Work order — From the data below, repeat exactly the lines from the line with "stomach stained with" to the line with "histopathology image demonstrates", both included.

Provided data section start

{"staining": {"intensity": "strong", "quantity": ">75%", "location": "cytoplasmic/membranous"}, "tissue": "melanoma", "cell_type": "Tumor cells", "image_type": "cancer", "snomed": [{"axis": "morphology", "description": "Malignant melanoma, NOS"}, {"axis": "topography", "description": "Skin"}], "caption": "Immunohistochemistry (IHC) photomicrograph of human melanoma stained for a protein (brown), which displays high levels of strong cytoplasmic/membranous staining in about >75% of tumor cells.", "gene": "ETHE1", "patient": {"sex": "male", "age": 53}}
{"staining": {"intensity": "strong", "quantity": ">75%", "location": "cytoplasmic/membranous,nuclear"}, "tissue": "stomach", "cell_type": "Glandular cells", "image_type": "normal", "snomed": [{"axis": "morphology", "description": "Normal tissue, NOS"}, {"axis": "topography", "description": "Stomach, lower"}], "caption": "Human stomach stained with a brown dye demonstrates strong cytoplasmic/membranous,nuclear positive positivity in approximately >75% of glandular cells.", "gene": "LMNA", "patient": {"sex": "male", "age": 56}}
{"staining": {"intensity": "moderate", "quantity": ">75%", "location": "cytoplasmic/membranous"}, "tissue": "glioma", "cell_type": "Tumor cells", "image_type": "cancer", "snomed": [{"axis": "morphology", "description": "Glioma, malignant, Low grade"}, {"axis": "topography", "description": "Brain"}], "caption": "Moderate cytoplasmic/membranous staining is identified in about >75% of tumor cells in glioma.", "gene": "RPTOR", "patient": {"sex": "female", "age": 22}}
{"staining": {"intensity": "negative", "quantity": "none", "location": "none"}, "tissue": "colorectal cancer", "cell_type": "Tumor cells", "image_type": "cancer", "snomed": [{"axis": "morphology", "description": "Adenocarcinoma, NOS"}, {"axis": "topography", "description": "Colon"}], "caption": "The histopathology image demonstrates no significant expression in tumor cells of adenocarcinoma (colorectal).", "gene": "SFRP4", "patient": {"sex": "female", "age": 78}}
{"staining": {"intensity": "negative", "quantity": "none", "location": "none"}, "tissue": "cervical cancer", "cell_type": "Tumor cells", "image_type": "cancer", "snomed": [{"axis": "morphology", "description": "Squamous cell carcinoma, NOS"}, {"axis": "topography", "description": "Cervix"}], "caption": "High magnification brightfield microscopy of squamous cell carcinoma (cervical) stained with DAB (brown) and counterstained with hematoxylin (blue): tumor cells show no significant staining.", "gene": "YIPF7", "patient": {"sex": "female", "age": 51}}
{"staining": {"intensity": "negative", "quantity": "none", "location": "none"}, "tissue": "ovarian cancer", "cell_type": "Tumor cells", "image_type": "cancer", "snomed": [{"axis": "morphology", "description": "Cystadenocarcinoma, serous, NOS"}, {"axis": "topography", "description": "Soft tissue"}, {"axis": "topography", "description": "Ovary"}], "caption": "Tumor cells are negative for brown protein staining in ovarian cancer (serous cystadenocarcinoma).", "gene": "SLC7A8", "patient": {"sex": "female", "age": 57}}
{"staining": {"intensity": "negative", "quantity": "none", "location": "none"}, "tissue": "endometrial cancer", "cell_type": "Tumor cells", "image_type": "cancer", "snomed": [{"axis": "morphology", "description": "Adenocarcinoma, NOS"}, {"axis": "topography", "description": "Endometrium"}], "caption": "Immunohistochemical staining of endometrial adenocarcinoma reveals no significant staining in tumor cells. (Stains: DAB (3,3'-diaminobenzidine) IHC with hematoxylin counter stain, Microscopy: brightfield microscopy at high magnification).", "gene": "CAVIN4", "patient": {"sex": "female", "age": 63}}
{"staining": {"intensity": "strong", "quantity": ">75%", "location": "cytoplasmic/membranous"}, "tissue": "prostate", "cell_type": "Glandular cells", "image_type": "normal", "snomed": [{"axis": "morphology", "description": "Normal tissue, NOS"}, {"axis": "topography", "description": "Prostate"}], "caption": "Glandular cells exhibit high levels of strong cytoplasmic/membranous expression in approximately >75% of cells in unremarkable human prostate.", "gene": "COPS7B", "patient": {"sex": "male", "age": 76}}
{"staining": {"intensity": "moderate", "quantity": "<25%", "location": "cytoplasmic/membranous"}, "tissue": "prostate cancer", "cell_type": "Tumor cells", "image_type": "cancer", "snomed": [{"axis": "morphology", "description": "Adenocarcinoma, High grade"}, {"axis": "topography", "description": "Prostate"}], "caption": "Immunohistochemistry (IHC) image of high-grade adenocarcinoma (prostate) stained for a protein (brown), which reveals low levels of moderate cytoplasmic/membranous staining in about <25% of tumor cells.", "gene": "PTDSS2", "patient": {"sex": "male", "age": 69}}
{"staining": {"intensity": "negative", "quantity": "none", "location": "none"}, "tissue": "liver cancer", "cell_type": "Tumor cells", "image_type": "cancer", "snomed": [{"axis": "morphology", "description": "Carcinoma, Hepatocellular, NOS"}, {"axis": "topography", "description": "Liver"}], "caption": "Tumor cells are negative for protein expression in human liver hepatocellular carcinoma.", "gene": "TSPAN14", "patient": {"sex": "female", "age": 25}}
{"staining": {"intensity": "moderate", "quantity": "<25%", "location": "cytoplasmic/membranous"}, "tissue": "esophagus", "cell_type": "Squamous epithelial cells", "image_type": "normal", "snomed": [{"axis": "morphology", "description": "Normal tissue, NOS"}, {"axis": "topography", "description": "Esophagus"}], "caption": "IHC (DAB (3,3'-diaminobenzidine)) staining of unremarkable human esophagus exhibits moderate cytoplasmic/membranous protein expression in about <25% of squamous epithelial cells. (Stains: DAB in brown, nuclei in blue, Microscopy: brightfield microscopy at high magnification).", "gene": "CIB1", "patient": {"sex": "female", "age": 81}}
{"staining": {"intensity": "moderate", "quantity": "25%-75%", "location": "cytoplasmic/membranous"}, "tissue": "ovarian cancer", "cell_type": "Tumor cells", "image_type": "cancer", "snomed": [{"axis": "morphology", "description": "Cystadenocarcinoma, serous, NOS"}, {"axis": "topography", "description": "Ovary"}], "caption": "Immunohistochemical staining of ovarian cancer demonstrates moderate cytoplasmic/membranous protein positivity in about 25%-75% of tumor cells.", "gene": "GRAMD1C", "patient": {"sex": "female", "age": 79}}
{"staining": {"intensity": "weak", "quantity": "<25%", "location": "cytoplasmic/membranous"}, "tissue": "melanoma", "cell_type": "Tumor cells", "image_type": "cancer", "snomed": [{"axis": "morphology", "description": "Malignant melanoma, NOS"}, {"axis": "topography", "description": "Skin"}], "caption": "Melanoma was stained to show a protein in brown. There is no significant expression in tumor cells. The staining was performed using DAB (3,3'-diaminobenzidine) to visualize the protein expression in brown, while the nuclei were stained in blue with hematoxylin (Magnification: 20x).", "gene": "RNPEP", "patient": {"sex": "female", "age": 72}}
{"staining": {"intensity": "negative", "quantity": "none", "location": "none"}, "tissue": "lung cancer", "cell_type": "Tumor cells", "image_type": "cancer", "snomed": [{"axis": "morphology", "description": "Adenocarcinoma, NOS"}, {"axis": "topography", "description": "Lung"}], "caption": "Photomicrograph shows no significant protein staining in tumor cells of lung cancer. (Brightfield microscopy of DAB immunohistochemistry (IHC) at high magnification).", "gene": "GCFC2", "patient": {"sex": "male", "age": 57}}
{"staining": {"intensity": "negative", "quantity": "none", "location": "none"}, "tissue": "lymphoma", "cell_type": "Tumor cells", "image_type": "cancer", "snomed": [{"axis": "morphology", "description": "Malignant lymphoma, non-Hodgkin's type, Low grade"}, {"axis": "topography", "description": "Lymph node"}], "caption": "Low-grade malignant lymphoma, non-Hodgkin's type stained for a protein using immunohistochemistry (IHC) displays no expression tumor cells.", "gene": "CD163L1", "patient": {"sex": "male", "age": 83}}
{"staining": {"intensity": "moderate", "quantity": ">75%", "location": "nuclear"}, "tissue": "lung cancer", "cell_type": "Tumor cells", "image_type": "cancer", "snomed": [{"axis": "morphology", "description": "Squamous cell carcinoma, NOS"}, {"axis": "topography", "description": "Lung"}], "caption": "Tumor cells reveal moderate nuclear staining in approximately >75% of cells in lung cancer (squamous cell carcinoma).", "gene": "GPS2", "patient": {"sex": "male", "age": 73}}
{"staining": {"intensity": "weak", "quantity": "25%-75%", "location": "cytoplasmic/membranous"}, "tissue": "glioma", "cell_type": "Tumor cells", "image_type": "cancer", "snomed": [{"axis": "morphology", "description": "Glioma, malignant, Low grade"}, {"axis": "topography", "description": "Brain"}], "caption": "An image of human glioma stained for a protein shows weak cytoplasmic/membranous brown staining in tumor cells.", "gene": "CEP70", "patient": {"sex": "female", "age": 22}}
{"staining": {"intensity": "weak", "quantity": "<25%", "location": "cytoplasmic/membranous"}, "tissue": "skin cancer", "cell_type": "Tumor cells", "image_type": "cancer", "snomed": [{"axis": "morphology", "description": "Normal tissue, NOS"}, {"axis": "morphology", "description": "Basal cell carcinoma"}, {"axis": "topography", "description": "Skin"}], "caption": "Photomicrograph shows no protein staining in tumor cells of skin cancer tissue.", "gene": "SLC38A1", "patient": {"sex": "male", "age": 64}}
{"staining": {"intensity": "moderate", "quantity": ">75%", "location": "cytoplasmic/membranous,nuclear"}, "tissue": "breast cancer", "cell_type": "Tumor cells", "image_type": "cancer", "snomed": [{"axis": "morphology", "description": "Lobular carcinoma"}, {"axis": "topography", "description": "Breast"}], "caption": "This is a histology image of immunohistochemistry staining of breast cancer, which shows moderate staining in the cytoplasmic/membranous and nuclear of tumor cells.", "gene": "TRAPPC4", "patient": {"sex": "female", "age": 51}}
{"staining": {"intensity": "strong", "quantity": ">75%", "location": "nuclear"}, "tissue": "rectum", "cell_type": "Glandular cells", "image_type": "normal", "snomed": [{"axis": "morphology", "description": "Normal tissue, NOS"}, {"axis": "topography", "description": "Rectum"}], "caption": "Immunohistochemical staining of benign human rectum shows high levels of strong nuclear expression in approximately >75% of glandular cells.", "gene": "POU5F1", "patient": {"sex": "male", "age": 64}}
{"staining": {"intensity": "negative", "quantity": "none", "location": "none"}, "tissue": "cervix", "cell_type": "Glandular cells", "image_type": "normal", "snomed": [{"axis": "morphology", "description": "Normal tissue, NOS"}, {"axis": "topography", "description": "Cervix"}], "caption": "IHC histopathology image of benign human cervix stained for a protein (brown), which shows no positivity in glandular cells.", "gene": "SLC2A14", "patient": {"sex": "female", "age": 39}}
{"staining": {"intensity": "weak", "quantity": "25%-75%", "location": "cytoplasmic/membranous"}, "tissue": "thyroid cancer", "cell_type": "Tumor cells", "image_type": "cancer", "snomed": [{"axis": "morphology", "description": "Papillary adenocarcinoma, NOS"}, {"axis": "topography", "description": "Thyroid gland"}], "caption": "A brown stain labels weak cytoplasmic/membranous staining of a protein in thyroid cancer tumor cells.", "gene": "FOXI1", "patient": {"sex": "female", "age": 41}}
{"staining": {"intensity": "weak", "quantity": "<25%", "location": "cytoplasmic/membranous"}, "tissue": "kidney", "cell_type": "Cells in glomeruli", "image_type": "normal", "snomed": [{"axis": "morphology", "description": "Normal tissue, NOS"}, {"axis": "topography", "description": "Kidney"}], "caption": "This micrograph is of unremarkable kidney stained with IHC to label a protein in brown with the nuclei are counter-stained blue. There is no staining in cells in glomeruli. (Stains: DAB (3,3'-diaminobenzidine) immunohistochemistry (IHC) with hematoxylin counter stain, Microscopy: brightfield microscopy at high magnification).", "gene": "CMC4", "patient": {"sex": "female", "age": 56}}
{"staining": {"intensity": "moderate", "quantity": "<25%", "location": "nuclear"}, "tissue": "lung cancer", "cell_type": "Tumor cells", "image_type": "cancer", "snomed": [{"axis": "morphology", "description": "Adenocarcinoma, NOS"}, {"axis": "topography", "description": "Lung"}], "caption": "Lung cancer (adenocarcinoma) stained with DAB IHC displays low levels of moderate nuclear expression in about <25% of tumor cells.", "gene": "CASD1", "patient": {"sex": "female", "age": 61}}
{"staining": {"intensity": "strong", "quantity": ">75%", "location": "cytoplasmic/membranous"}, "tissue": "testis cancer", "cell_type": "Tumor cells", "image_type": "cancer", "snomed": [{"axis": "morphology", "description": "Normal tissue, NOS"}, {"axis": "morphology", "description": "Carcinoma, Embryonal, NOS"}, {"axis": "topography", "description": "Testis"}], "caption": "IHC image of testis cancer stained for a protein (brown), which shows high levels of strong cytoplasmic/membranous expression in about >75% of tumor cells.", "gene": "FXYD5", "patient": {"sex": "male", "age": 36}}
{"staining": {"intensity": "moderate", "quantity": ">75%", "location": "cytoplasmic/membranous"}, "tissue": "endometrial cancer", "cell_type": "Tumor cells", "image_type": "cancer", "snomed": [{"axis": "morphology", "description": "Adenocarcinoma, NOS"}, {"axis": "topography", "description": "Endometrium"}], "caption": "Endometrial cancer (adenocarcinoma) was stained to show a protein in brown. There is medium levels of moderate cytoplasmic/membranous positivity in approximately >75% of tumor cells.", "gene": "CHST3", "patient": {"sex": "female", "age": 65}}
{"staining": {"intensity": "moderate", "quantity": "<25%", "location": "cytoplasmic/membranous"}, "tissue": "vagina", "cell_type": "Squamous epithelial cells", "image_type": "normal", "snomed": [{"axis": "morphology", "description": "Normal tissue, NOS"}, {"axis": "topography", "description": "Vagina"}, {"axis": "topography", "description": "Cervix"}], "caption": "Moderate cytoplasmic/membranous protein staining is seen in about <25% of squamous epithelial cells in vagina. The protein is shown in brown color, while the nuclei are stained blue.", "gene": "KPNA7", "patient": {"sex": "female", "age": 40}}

Provided data section end

Answer for this exercise —
{"staining": {"intensity": "strong", "quantity": ">75%", "location": "cytoplasmic/membranous,nuclear"}, "tissue": "stomach", "cell_type": "Glandular cells", "image_type": "normal", "snomed": [{"axis": "morphology", "description": "Normal tissue, NOS"}, {"axis": "topography", "description": "Stomach, lower"}], "caption": "Human stomach stained with a brown dye demonstrates strong cytoplasmic/membranous,nuclear positive positivity in approximately >75% of glandular cells.", "gene": "LMNA", "patient": {"sex": "male", "age": 56}}
{"staining": {"intensity": "moderate", "quantity": ">75%", "location": "cytoplasmic/membranous"}, "tissue": "glioma", "cell_type": "Tumor cells", "image_type": "cancer", "snomed": [{"axis": "morphology", "description": "Glioma, malignant, Low grade"}, {"axis": "topography", "description": "Brain"}], "caption": "Moderate cytoplasmic/membranous staining is identified in about >75% of tumor cells in glioma.", "gene": "RPTOR", "patient": {"sex": "female", "age": 22}}
{"staining": {"intensity": "negative", "quantity": "none", "location": "none"}, "tissue": "colorectal cancer", "cell_type": "Tumor cells", "image_type": "cancer", "snomed": [{"axis": "morphology", "description": "Adenocarcinoma, NOS"}, {"axis": "topography", "description": "Colon"}], "caption": "The histopathology image demonstrates no significant expression in tumor cells of adenocarcinoma (colorectal).", "gene": "SFRP4", "patient": {"sex": "female", "age": 78}}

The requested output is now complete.